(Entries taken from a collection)
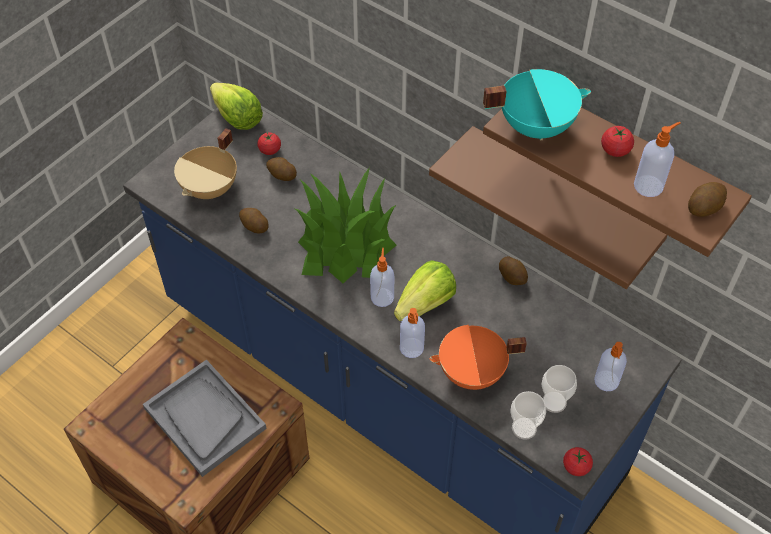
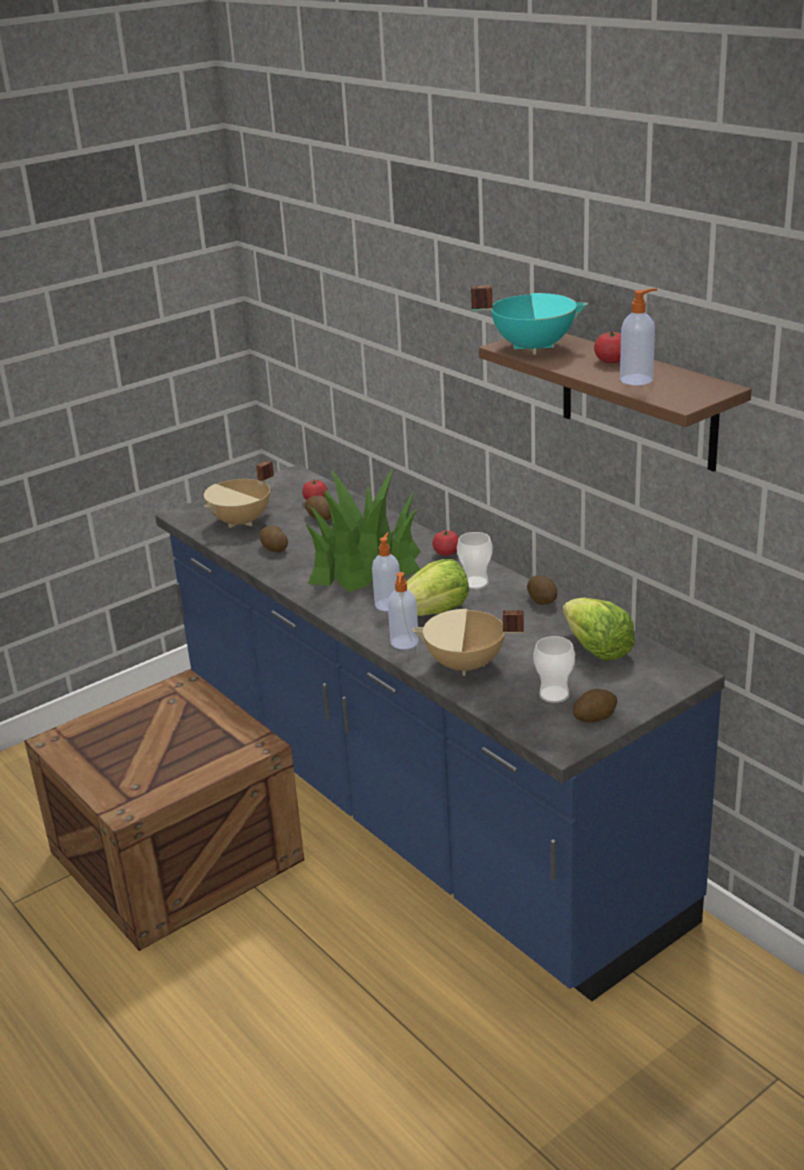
camera: 15 degrees right, 25 degrees down
grey tray [143,359,267,477] -> none
lettuce [210,83,263,130] -> lettuce moved to [563,597,635,661]
brown shelf [429,126,668,289] -> none
orange cooking pot [430,325,527,390] -> beige cooking pot [412,609,524,676]
cup [510,391,546,440] -> cup moved to [457,532,493,589]
tomato [563,447,593,476] -> tomato moved to [432,530,459,556]
soap dispenser [594,342,627,391] -> none
potato [688,182,727,217] -> potato moved to [573,689,617,722]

YOUR INSTRUCTIONS:
Return all the entries word for word, but omit any pictures they contain.

OUTPUT OF THE EXERCISE:
camera: 15 degrees right, 25 degrees down
grey tray [143,359,267,477] -> none
lettuce [210,83,263,130] -> lettuce moved to [563,597,635,661]
brown shelf [429,126,668,289] -> none
orange cooking pot [430,325,527,390] -> beige cooking pot [412,609,524,676]
cup [510,391,546,440] -> cup moved to [457,532,493,589]
tomato [563,447,593,476] -> tomato moved to [432,530,459,556]
soap dispenser [594,342,627,391] -> none
potato [688,182,727,217] -> potato moved to [573,689,617,722]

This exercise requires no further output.